“Tarzan of the Apes” captivates audience

Photo by: Jessica Chester

"Tarzan of the Apes" captivates audience Photo by: Jessica Chester

“Tarzan of the Apes” was brought to life on Tuesday, Feb. 26, during a live radio broadcast at the John W. Bardo Fine and Performing Arts Center of Western Carolina University. The mainstage production packed a large crowd of WCU students and community members, all anticipating an unforgettable experience and the story of Tarzan.

The WCU radio broadcast production team did not cease to amaze the audience during its fifth collaborative production. Director, Steve Carlisle, along with Dr. Bruce Frazier, music director, Don Connelly, writer and producer, and Dr. Brian Gastle, literary researcher, took scenes from 22 episodes of Edgar Rice Burroughs’ “Tarzan” and created a masterpiece.

“Tarzan was the first live radio broadcast I have attended,” said Ashley Busman, senior at WCU. “I did not know what to expect when I first arrived, but I’m glad I came. It was an awesome experience to see how broadcasts were originally done and they did a fantastic job.”

At 7:30, the lights when down and the auditorium was glowing in green lights shaped as leaves, giving the audience the feel of actually being on the jungle island.

Connelly opened the night by welcoming the guest and introducing Frazier and the collaborative WCU and Asheville Symphony Orchestras. Frazier directed the orchestra through five pieces of music, including Walt Disney Pictures’ “Lion King Melody” by Elton John.

“The show was exciting and a completely different venue from a typical theatrical play,” said Susan Brown-Strauss, costume director for “Tarzan of the Apes.”

Act two began with Connelly’s voice booming out into the audience narrating the back story of Tarzan’s parents and how they become stranded on the jungle island. Howard Allman, Lord Greystoke, and Stefani Cronley, Lady Greystoke, then stepped up to the microphone and into character.

Allman and Cronley’s performed the death of Tarzan’s parents. The tone and emotion in their voices left nothing to the audience’s imagination as to how scared the characters were in Burroughs’ original tale. Cronley let out a series of screams that shook the crowd.

“I was playing two very different characters, I had to make very specific choices with my voce in order for an audience to imagine them as two completely separate and different women,” said Cronley. “Lady Greystoke had been in the Jungle for 2 years and bore a son. I tried to make her sound not only refined but haggard and weary because of her experiences.”

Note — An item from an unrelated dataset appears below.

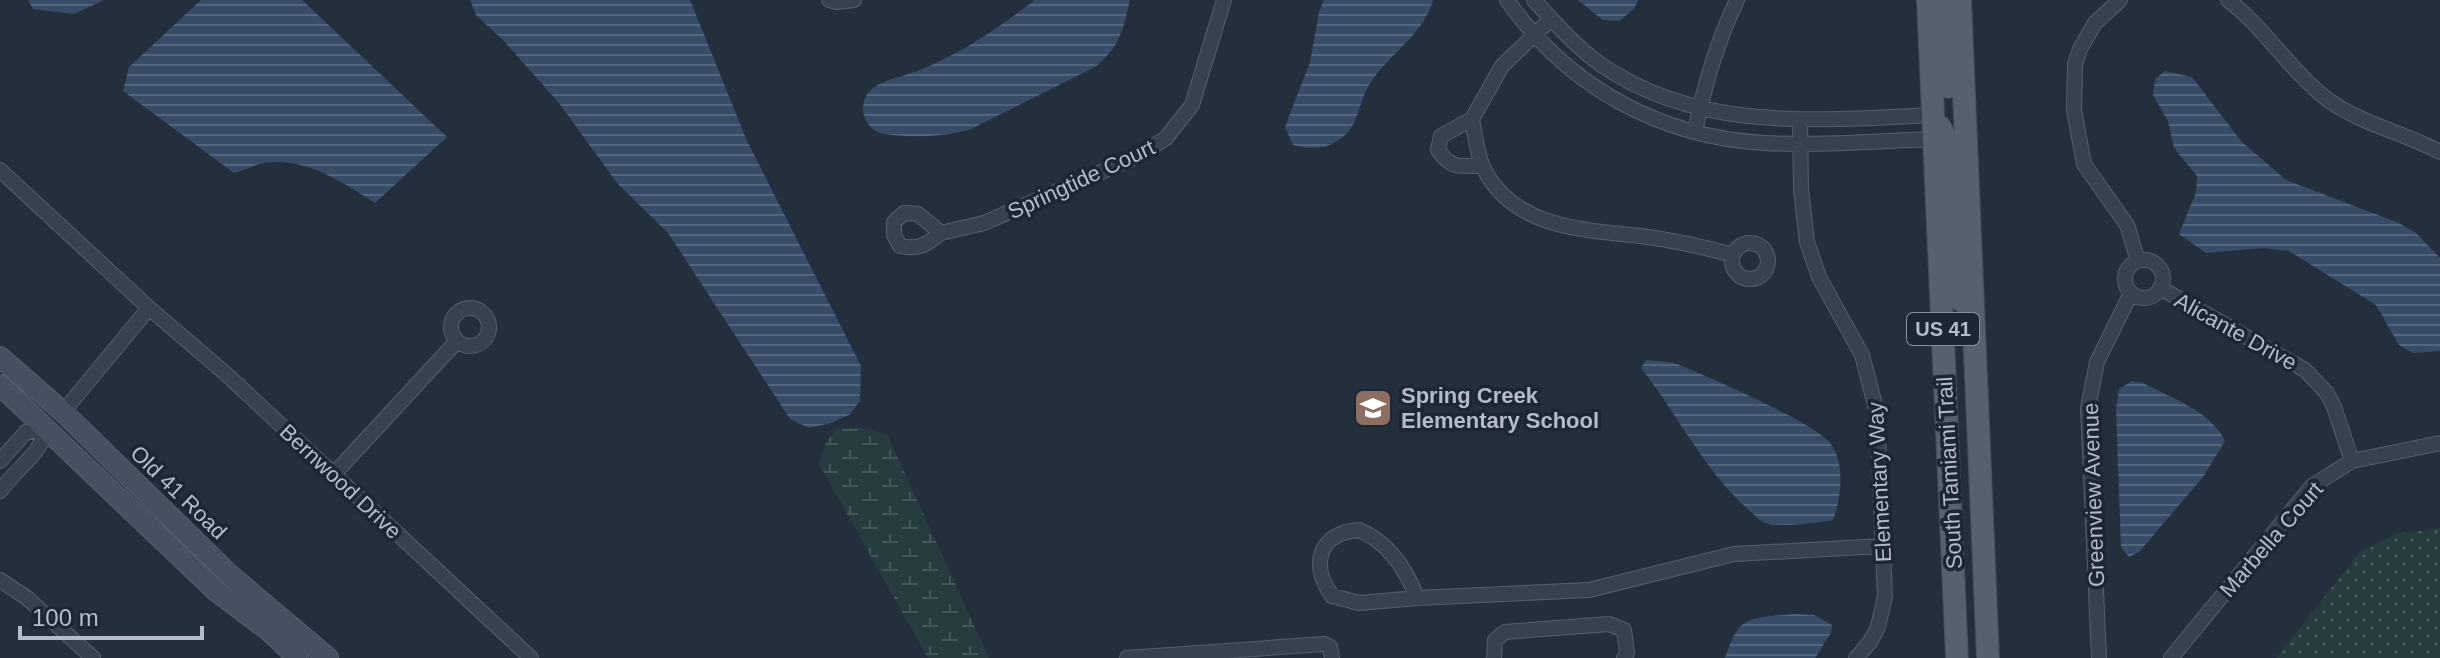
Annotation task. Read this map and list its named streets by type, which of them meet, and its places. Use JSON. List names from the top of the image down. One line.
{"streets":{"main road":["US 41","South Tamiami Trail"],"street":["Springtide Court","Alicante Drive","Bernwood Drive","Elementary Way","Old 41 Road","Greenview Avenue","Marbella Court"]},"crossings":[["Alicante Drive","Greenview Avenue"],["Alicante Drive","Marbella Court"]],"places":{"school or university":["Spring Creek Elementary School"]},"scale_bar":"100 m"}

Connelly, once again, narrated Tarzan’s life 20 years after his parent’s death and before he met Jane. Connelly gave the background Burroughs’ created, explaining how Tarzan could read and write but not speak English.

"Tarzan of the Apes" cast Photo by: Jessica Chester

Cronley stepped up the microphone again, this time as Jane. Cronley, along with Terry Nienhuis, Professor Porter, Patrick Hinkle, Philander, and Dave Evanoff as Clayton, described their journey to the jungle island and their encounter with pirates (portrayed by Allman, Hinkle, and Carlisle).

Tarzan, voice also by Evanoff, sees Jane and instantly falls in love with her. Tarzan made it his duty to care for Jane and love her. He loved Jane so much that he rescued her from the gorilla by fighting and killing it. Tarzan and Jane’s first interaction was passionate and heated. Jane fell in love with Tarzan.

Connelly’s narrative voice was perfect throughout the broadcast. Each character knew their lines and when to add emotion and anger and excitement. Carlisle’s direction was not taken lightly by the cast and that was apparent in the final production.

Throughout the broadcast, Frazier directed the orchestra to play original music written for the plan by Frazier. The live music along with the character’s presentation made for an amazing experience and an even better performance all around. As the audience left the auditorium, they were buzzing with excitement and pleasure.

“Tarzan was an exciting experience. This was how they did radio broadcasts in the ‘20s. That is so cool!” said Alan Youngberg, senior at WCU.